When I made this, I was trying to replicate a cup I bought from a Mexican import store down in Tucson. I’d asked the guy how it was made, and he’d started into a much-rehearsed explanation about how they take glass and get it really hot on the end of a pipie. I was like, yeah, yeah, yeah, but how are the striped lines done? Is this an off axis technique or a color stripe that was dragged? He continued that after you get the glass hot, you blow into it. I said, sure, I know that. and then you make a jack line, shape it more, put it on a punte, break it off, shape it more, but how were the stripes done? After you blow into it, he said, you make a hole, and that makes the cup.
So, a fruitless man-splaning sort of conversation.
I did take a picture of the original cup, and showed it to my glass instructor. He thought it wasn’t an off-axis technique (but he demonstrated how to do that) but that it was just a colored stripe, dragged to make the lines move. We used a tool, and I forget what it’s called, but it’s basically two rollers, offset and clamped to the marver table.
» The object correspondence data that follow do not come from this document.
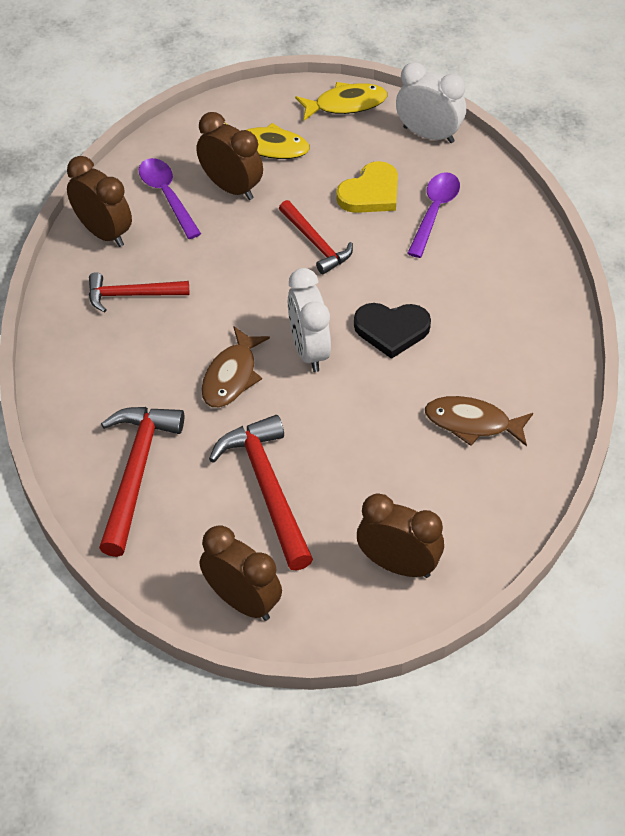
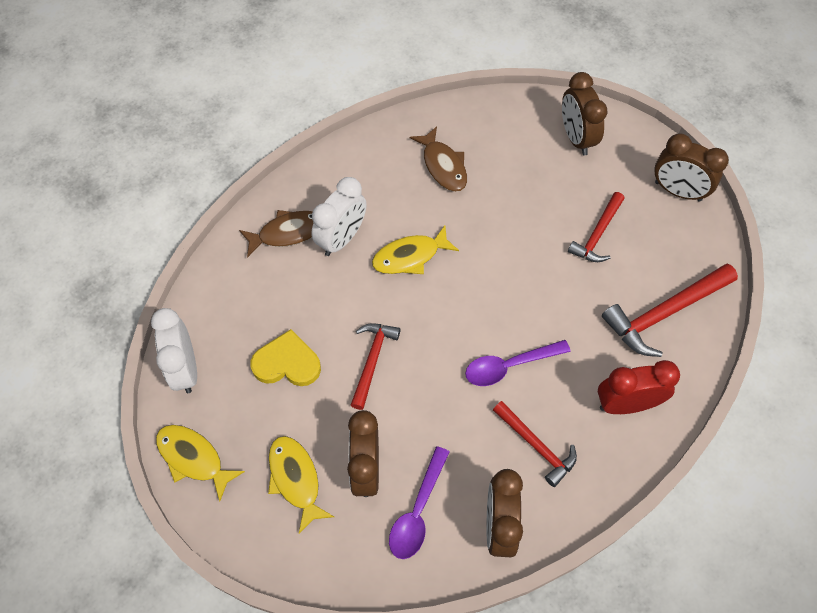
camera: 130 degrees left, 10 degrees up
(95, 377) = (626, 404): none -> red clock
(231, 376) = (539, 320): brown fish -> brown fish (288, 233)
(242, 601) = (677, 191): brown clock -> brown clock turned 60 degrees counterclockwise
(267, 488) = (597, 235): red hammer -> red hammer, size x0.63
(308, 350) = (473, 291): white clock -> white clock (342, 239)
(391, 330) = (410, 256): black heart -> yellow fish
(434, 212) = (272, 307): purple spoon -> purple spoon (509, 366)

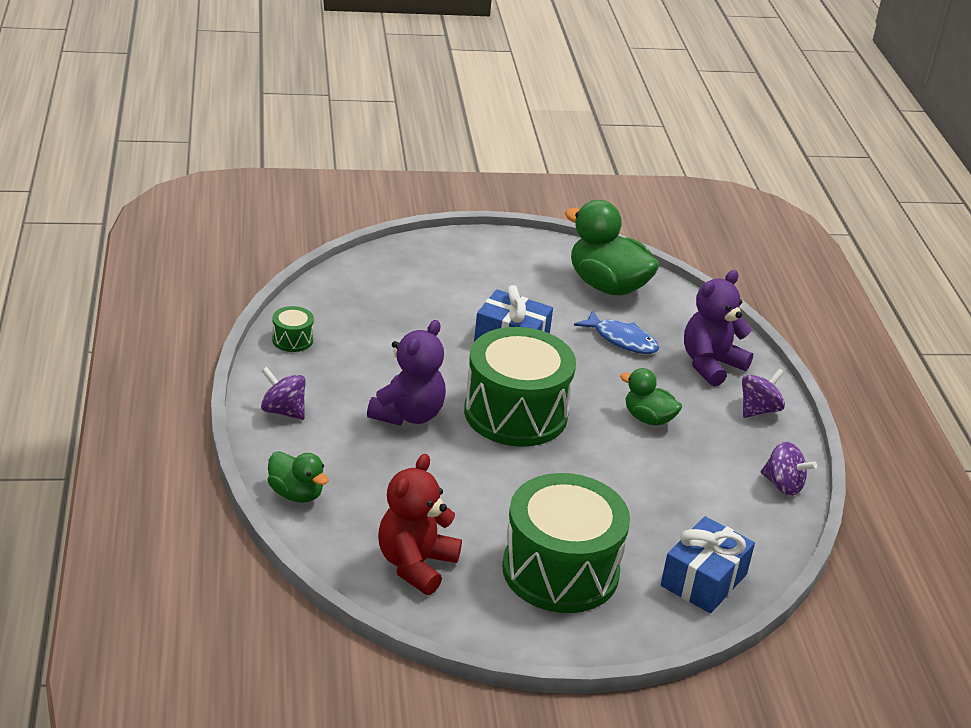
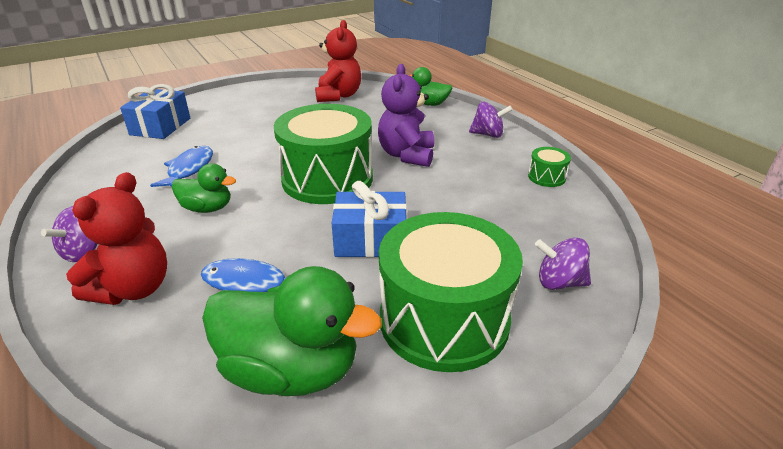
camera: 160 degrees right, 0 degrees up
(560, 570) = (255, 111): green drum -> green drum (444, 319)
(665, 479) = (189, 169): none -> blue fish
(710, 365) = (134, 288): purple teddy bear -> red teddy bear
(783, 485) = (80, 192): purple spinning top -> purple spinning top (559, 282)

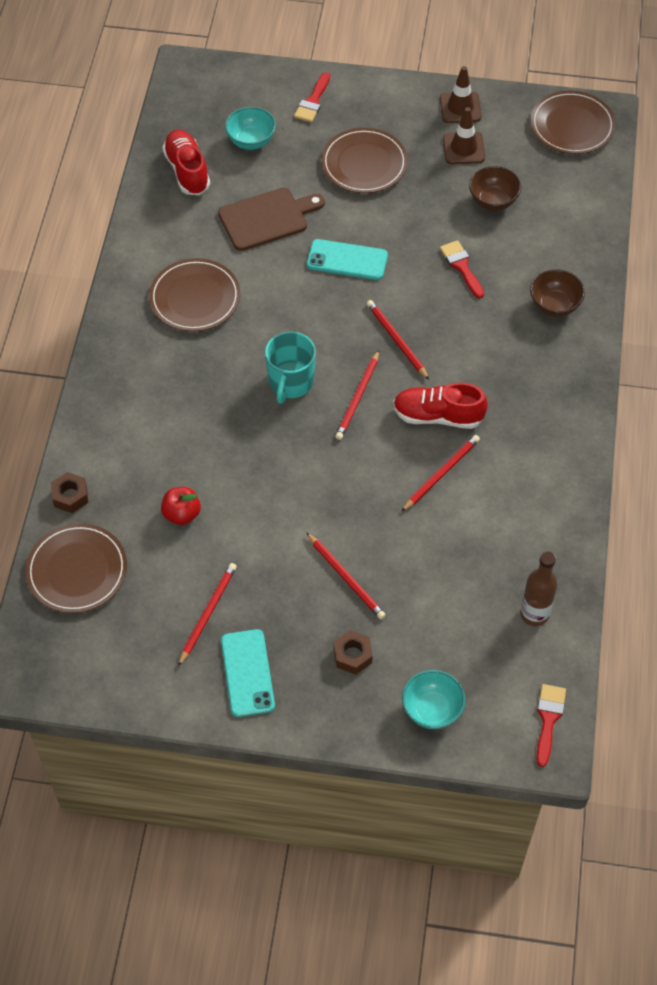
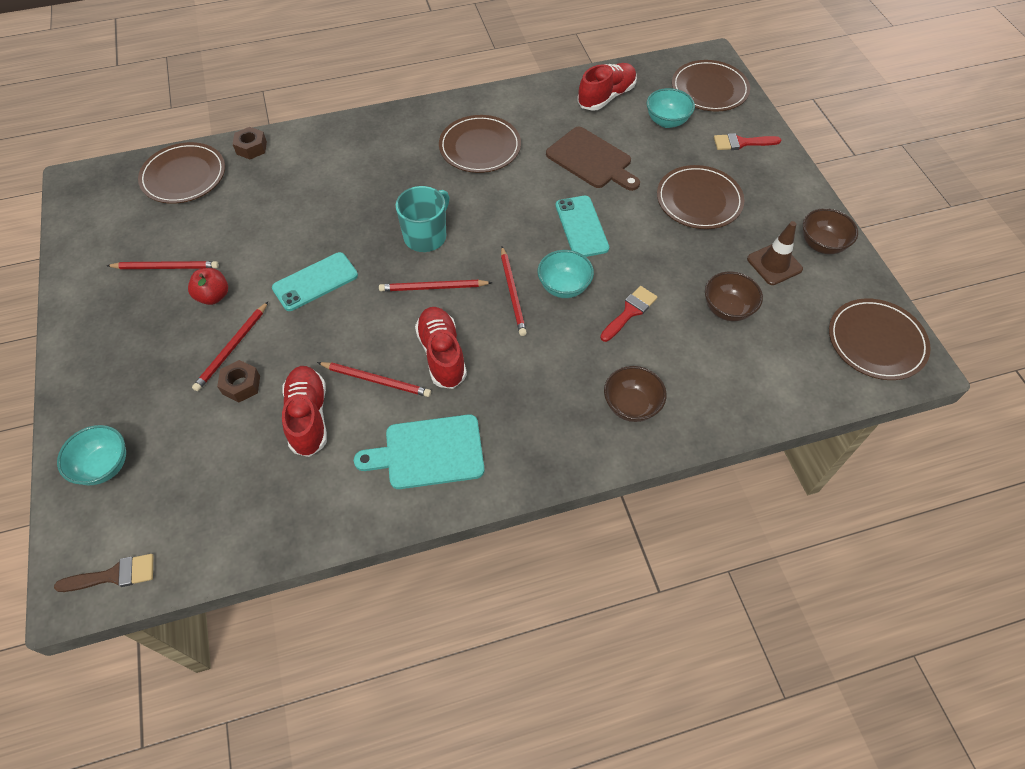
camera: 65 degrees right, 0 degrees up
(182, 514) = (259, 216): red apple -> red apple (213, 296)
(228, 90) = (709, 89): none -> brown plate
(247, 673) = (113, 314): turquoise phone -> turquoise phone (315, 282)
(290, 382) = (426, 236): turquoise mug -> turquoise mug turned 135 degrees clockwise
(352, 655) = (150, 382): brown nut -> brown nut (241, 385)
(396, 340) = (512, 293): red pencil -> red pencil turned 135 degrees clockwise
(410, 301) = (564, 287): none -> turquoise bowl
(455, 536) = (308, 417): none -> red shoe
(460, 108) = (821, 244): brown traffic cone -> brown bowl
(533, 459) = (428, 452): none -> turquoise cutting board
(534, 614) = (238, 518): brown bottle -> none
(548, 719) = (114, 575): red brush -> brown brush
When you daub the glass with a molten bit of color and spin it, you get a very even spiral from one end of the glass piece to the other. After that’s melted in, you can use tweezers (ideally, a hooked wire, but that tool wasn’t anywhere to be found) to drag the surface of the glass. It’s a similar technique to what you do when you make end papers using colored inks floating on shaving cream. I’ve also seen people do this technique of dragging swirled lines on the surface of desserts of cups of cappuccino.
The blue in this is more subtle than I expected.